Il Lazzaretto, sala maestosa, sgombra dai letti o dai pagliericci che si dovevano usare per appestati, malati di tifo e altri pazienti colpiti da epidemia, è un trionfo di luce. Una separazione architettonica con timpano distingue la corsia dalla sala chirurgica o gabinetto medico. Oggi, al posto dei tavoli anatomici, c’è una piccola sala conferenze su cui troneggia una lapide dedicata a Mariano Semmola. Tutta la sala del Lazzaretto è circondata a mezza altezza da una lunga balconata da cui passare cibo e rimedi ai malati con cui non si poteva entrare in contatto. Qui si curavano, tolte le epidemie, le diffusissime malattie veneree e della pelle (nel 1888 vi fu istituito un reparto dermoceltico).
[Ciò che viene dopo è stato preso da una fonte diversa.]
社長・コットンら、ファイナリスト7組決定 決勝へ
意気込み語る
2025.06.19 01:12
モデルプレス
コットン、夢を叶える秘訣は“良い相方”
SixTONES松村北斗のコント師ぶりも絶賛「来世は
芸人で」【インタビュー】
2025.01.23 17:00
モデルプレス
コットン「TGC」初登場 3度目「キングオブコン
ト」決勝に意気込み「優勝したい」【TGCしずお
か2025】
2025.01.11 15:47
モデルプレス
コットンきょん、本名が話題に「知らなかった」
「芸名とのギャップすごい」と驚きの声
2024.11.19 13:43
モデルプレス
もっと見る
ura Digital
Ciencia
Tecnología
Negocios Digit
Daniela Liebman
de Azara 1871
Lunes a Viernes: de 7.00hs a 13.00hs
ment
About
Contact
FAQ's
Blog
Pochi anni fa in questa sala, infinitamente lunga ed infinitamente alta, sessanta metri, per dieci, per sei, è stata girata una fiction dedicata al medico santo Giuseppe Moscati, interpretato da Beppe Fiorello.
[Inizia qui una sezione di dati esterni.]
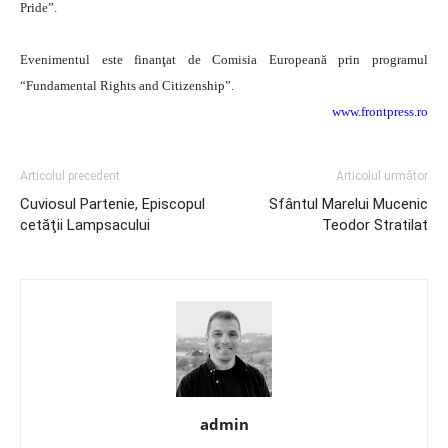
Pride”.
Evenimentul este finanţat de Comisia Europeană prin programul
“Fundamental Rights and Citizenship”.
www.frontpress.ro
Articolul precedent
Articolul următor
Cuviosul Partenie, Episcopul
Sfântul Marelui Mucenic
cetăţii Lampsacului
Teodor Stratilat
admin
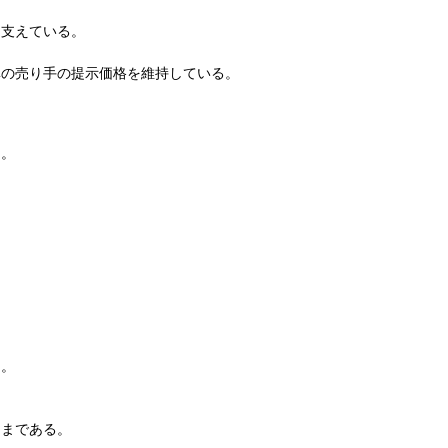
を支えている。
準の売り手の提示価格を維持している。
た。
た。
ままである。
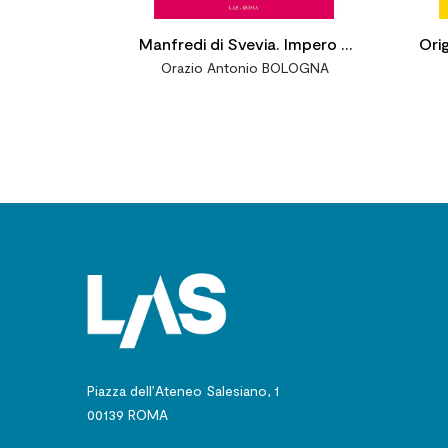
Manfredi di Svevia. Impero e
Orig
Orazio Antonio BOLOGNA
Papato nella concezione di
com
Dante
capi
Piazza dell’Ateneo Salesiano, 1
00139 ROMA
Due anni fa, con la venuta a Napoli, in occasione del Napoli Teatro Festival, del grande regista spagnolo Enrique Vargas, il Lazzaretto diventò spazio teatrale, oscurato ed irriconoscibile, un lungo ventre di balena dove si avveravano visioni felliniane, gomitoli di cotone e ragnatele, morti e voci del passato e feste mobili che avvolgevano lo spettatore in un’esperienza irripetibile: un bell’esorcismo per un luogo del potere diventato luogo di sofferenza e, infine, luogo d’arte. Il bellissimo palazzo, che era stato simbolo del potere di Sergianni Caracciolo su Napoli e sulla regina Giovanna II, sede di feste e intrighi, manifesto della potenza degli uomini nuovi sulle antiche dinastie, acquistato dai frati Ospedalieri nel 1587, si trasformò in ospedale, per necessità. Giaceva in abbandono da un secolo, infiltrato da case private, tanto che le liti fra vicini produssero un morto, come testimonia la lapide minacciosa, ancora oggi presente, voluta da un diffamato, in un lato del cortile: “Dio m’arrassa da invidia canina da mali vicini, et da bugia d’homo dabbene”. Questa frase si presta a varie interpretazioni: potrebbe essere una preghiera o una delle tante invocazioni scaturite dalla filosofia dei napoletani. Viene anche citata dal Chiarini e una leggenda vuole che se i frati dell’ospedale avessero tolto la targa, il possesso della donazione sarebbe passato all’ospedale degli Incurabili.